ABOUT THIS TASK: In the records below, copy the line that contains "left hip: (868, 311, 1)" and each line after it, word for word, through the last.

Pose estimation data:

+++

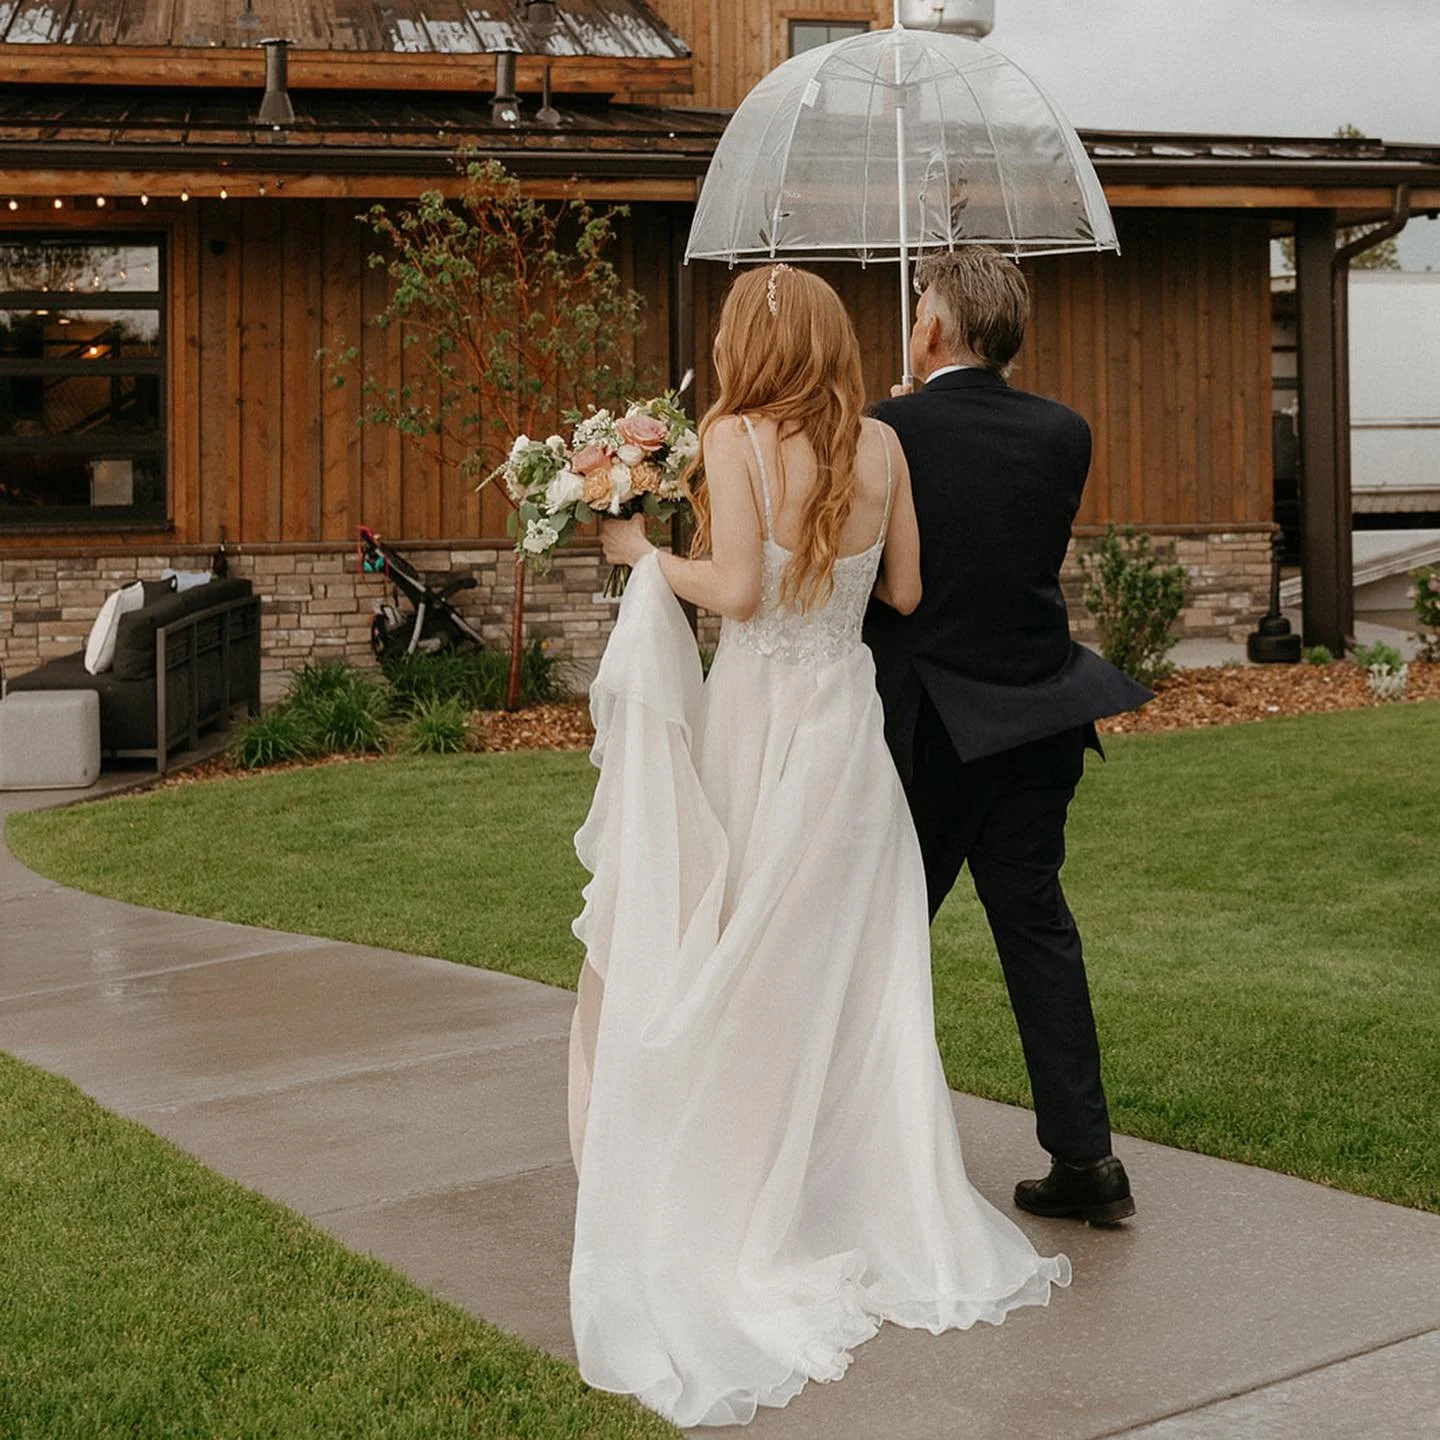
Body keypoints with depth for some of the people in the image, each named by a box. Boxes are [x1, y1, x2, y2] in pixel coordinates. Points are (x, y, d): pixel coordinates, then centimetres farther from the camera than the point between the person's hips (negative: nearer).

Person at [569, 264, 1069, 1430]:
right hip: (848, 719, 3)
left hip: (755, 718, -3)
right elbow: (905, 591, 8)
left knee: (746, 970, 8)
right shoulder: (882, 445, 1)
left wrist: (646, 555, -1)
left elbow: (736, 588, -17)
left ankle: (738, 1214, 16)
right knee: (858, 973, 11)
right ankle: (902, 1224, 15)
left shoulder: (738, 436, -10)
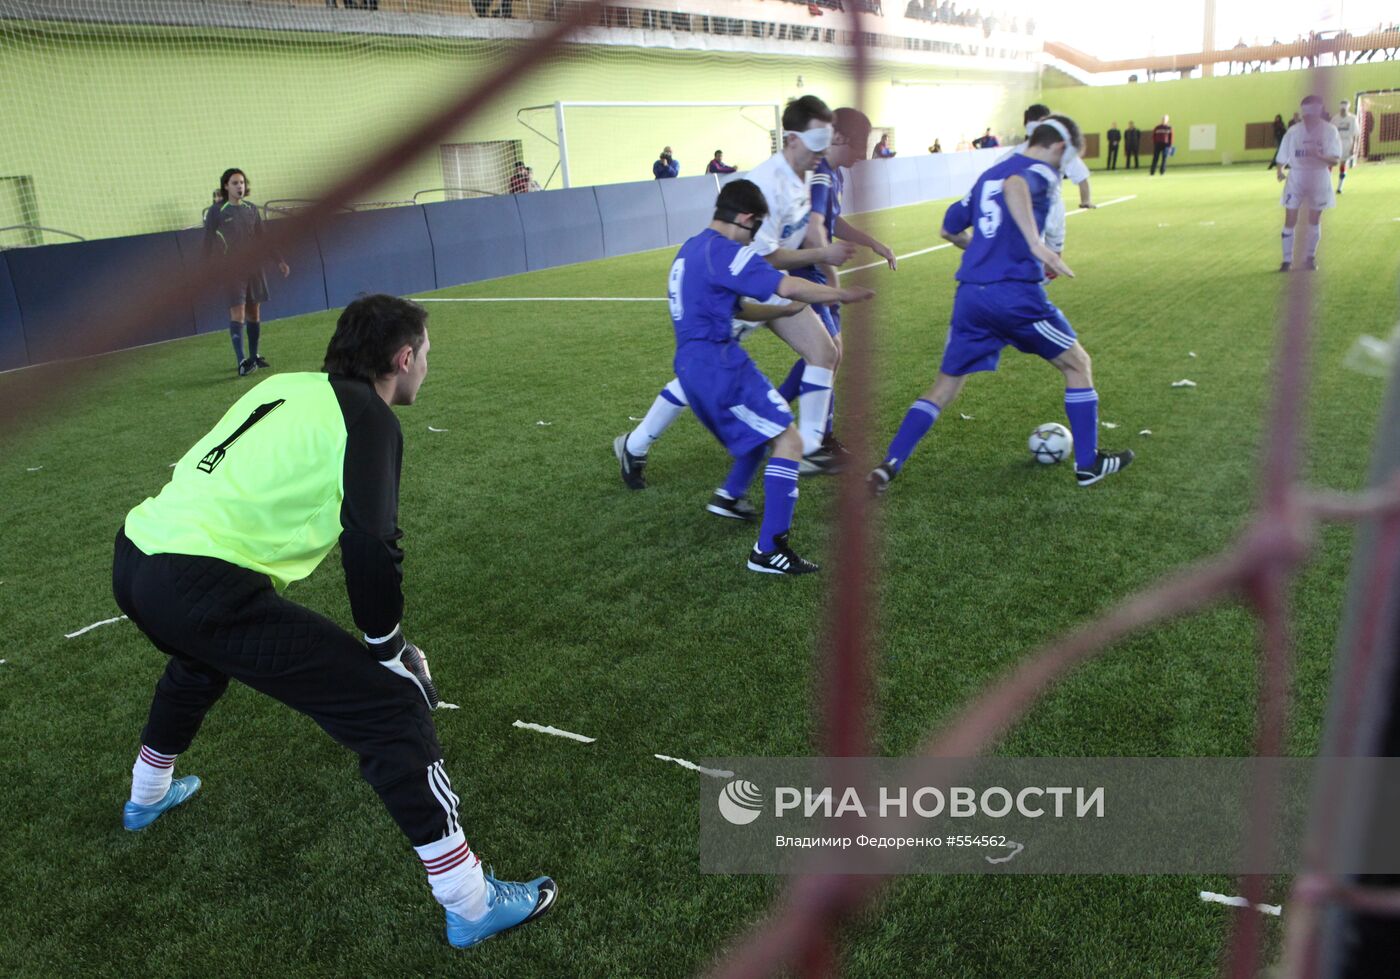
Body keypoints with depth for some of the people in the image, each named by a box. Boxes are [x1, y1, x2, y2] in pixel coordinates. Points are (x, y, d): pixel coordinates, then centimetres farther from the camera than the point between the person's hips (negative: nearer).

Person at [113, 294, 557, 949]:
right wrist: (390, 652, -2)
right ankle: (472, 906, 0)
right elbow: (370, 548, -17)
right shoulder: (368, 417, -4)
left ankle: (147, 796, 68)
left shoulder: (287, 386, 18)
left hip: (133, 557, 9)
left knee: (202, 657, 42)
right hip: (200, 586, -9)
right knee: (390, 707, -4)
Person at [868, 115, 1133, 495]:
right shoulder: (1042, 172, -1)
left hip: (970, 294, 6)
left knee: (943, 388, 12)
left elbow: (950, 229, 27)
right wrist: (1035, 244, -38)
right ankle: (1088, 464, 19)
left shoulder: (988, 175, 21)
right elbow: (1015, 186, -26)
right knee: (1077, 364, 14)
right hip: (1016, 293, -6)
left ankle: (888, 466, 0)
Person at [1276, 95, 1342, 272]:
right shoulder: (1294, 131, -6)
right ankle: (1287, 260, 4)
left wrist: (1320, 156, -32)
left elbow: (1335, 160, -12)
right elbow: (1283, 157, -4)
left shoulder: (1329, 131, -9)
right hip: (1296, 178, 0)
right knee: (1290, 220, -5)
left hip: (1319, 179, 0)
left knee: (1314, 220, 10)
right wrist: (1280, 171, -25)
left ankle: (1310, 257, 25)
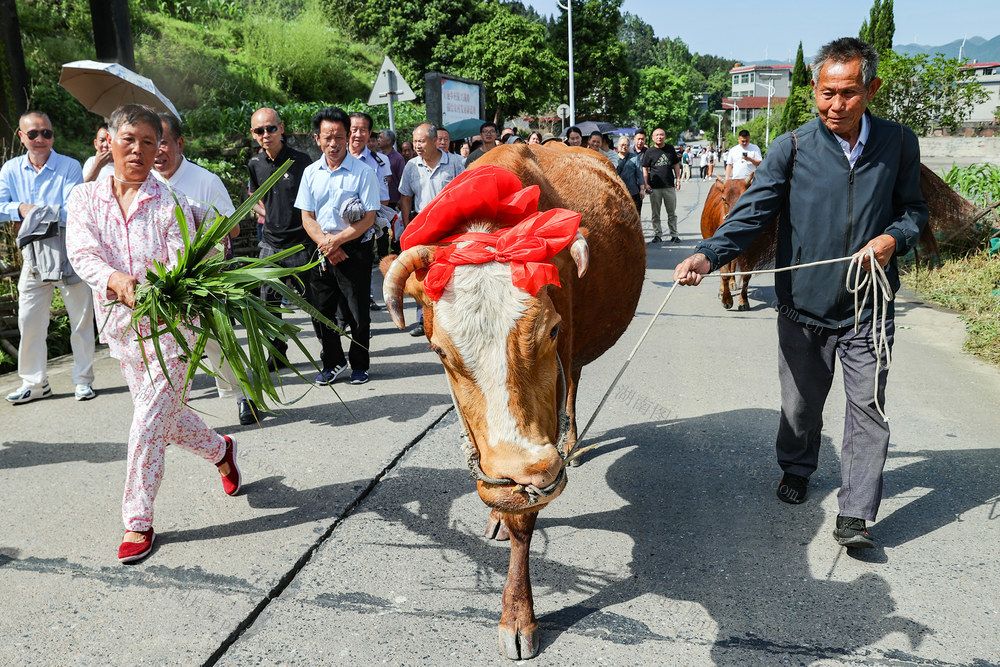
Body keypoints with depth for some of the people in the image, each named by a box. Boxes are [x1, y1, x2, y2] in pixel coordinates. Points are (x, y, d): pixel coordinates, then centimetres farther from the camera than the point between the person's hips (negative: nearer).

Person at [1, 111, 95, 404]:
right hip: (33, 253, 3)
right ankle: (34, 383, 19)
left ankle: (83, 380, 17)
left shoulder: (70, 167, -5)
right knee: (29, 321, 6)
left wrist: (31, 213, -19)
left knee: (81, 319, 4)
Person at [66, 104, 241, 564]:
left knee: (148, 427, -6)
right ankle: (220, 450, 47)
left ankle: (138, 522, 11)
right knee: (167, 417, 18)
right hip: (121, 327, 4)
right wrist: (115, 279, -36)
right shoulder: (85, 199, 2)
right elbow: (81, 253, -15)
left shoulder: (170, 205, -6)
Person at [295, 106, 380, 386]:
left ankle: (359, 365, 22)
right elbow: (307, 218, 7)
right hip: (321, 251, 4)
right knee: (320, 310, 9)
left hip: (355, 250, -4)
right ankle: (333, 362, 28)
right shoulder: (311, 173, 7)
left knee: (357, 313, 2)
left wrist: (337, 240, -17)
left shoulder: (363, 172, -6)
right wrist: (325, 244, -10)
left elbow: (368, 219, -9)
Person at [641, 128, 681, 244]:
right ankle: (657, 234, 12)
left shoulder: (670, 149, 8)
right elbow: (645, 169, 2)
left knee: (672, 212, 6)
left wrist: (678, 179, 9)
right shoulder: (649, 152, 1)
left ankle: (674, 234, 14)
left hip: (670, 186, 2)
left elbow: (676, 164, 16)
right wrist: (646, 184, -7)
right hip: (654, 187, -2)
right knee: (655, 213, 4)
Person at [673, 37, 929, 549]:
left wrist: (893, 238, -11)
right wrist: (708, 255, -31)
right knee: (801, 404, 16)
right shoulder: (791, 148, -6)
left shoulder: (898, 144, 1)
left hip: (868, 311, 1)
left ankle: (855, 515, 11)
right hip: (802, 307, 0)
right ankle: (796, 469, 43)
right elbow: (752, 211, -14)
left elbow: (914, 209, 12)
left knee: (867, 409, 0)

+++

TASK ANSWER:
left hip: (868, 311, 1)
left ankle: (855, 515, 11)
right hip: (802, 307, 0)
right ankle: (796, 469, 43)
right elbow: (752, 211, -14)
left elbow: (914, 209, 12)
left knee: (867, 409, 0)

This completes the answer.